Best way handle partitioned data with AMQP?


I have several similar systems which are authoritative for different parts of my data, but there's no way I can tell just from my "keys" which system owns which entities.

I'm working to build this system on top of AMQP (RabbitMQ), and it seems like the best way to handle this would be:

  1. Create a Fanout exchange, called thingInfo, and have all of my other systems bind their own anonymous queues to that exchange.
  2. Send a message out to the exchange: {"thingId": "123abc"}, and set a reply_to queue.
  3. Wait for a single one of the remote hosts to reply to my message, or for some timeout to occur.

Is this the best way to go about solving this sort of problem? Or is there a better way to structure what I'm looking for? This feels mostly like the RPC example from the RabbitMQ docs, except I feel like using a broadcast exchange complicates things.

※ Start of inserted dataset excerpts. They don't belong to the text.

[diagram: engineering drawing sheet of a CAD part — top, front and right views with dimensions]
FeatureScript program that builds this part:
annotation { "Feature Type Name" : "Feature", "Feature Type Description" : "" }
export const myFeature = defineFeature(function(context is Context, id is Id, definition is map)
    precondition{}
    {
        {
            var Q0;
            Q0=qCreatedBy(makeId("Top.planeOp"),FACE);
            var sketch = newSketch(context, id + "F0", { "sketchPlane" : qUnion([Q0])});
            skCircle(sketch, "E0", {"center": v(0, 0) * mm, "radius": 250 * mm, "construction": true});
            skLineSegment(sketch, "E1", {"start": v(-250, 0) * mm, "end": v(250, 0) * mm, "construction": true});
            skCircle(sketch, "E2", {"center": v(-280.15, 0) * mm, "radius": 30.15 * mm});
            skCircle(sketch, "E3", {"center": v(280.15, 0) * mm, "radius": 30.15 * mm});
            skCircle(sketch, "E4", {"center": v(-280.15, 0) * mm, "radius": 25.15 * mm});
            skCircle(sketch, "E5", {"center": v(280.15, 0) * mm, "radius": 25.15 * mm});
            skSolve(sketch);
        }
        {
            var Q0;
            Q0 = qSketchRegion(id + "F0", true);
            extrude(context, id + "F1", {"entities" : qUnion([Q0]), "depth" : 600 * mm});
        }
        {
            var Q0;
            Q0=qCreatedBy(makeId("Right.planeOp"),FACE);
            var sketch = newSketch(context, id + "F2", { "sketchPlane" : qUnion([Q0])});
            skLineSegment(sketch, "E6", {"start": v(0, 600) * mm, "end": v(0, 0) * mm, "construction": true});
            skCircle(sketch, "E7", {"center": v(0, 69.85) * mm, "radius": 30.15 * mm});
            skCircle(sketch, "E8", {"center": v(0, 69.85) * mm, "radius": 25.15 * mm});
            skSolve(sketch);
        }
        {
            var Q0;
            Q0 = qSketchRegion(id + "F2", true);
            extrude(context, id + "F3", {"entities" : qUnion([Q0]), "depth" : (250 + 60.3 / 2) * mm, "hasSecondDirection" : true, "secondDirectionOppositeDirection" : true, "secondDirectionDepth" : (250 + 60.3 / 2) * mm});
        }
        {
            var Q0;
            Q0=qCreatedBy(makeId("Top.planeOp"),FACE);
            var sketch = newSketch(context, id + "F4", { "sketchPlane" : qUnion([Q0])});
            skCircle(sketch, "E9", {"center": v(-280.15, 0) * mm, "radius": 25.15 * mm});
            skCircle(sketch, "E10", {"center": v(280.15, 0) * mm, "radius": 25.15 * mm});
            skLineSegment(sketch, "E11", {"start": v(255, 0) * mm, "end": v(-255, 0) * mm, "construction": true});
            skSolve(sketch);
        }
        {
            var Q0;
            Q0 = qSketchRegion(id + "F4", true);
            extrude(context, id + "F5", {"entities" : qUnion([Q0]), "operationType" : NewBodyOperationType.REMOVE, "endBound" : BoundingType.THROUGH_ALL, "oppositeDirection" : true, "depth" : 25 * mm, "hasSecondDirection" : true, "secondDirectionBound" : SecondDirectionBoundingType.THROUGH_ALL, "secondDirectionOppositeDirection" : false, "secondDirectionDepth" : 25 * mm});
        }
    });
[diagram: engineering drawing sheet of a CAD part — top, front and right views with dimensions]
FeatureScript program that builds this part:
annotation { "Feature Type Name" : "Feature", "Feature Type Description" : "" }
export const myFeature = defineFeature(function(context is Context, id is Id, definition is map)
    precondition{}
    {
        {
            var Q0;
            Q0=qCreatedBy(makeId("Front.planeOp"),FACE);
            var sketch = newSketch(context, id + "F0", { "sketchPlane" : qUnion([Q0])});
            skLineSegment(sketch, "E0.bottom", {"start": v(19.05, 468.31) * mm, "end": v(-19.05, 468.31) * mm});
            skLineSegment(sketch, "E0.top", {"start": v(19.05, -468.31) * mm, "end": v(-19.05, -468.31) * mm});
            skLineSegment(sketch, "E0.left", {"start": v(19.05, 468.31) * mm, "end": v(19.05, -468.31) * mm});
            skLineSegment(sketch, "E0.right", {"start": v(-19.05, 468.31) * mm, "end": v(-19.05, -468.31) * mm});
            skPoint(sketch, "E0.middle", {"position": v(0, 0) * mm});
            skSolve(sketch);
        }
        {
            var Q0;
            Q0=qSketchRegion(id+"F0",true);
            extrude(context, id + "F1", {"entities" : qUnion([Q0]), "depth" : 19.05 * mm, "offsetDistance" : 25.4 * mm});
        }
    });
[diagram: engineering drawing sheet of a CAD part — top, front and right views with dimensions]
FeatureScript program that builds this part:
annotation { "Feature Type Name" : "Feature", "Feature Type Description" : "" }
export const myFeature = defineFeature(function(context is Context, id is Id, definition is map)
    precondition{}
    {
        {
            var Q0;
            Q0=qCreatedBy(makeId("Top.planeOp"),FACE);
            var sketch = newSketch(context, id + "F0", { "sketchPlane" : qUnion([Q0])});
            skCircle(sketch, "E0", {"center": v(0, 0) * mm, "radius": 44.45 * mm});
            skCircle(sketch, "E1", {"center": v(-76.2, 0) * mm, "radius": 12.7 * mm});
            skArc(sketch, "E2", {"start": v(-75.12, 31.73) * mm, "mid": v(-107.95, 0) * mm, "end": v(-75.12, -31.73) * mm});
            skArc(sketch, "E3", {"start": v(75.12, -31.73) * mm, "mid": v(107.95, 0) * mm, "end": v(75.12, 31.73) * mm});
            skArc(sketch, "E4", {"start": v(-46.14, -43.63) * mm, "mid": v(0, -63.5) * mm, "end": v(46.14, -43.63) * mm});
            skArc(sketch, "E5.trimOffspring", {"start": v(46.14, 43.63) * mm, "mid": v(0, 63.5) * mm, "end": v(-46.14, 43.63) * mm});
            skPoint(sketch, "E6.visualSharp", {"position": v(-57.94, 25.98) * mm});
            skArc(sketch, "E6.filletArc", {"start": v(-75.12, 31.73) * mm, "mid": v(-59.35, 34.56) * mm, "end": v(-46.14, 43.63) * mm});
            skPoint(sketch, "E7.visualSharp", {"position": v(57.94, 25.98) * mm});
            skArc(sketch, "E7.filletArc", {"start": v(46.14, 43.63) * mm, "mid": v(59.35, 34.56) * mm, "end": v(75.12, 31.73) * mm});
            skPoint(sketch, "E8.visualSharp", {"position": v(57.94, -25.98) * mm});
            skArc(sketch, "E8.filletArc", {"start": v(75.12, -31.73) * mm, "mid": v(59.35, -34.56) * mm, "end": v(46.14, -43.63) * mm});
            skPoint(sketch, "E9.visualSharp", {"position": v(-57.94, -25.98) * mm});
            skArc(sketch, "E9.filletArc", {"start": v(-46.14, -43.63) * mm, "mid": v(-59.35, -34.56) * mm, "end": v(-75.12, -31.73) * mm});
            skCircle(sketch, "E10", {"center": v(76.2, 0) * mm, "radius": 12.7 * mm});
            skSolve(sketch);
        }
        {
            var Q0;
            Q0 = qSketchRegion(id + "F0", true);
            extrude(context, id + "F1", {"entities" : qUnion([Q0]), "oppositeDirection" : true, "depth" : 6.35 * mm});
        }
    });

I think I'm basically trying to emulate the model described for MCollective's Message Flow, but, while I think MCollective generally expects more than one response, in this case, I would expect/require precisely one or, preferably, a clear "nope, don't have it, go fish" response from "everyone" (if it's really possible to even know that in this sort of architecture?).

Perhaps another model that mostly fits is "Scatter-Gather"? It seems there's support for this in Spring Integration.


Solution

  • It's a reasonable architecture (have the uninterested consumers simply ignore the message).

    If there's some way to extract the pertinent data that the consumers use to decide interest into headers, then you can gain some efficiency by using a topic exchange instead of a fanout.

    In either case, it gets tricky if more than one consumer might reply.

    As you say, you can use a timeout if zero consumers reply, but if you think that might be frequent, you may be better off using arbitrary two-way messaging and doing the reply correlation in your code rather than using request/reply and tying up a thread waiting for a reply that will never come, and timing out.

    This could also deal with the multi-reply case.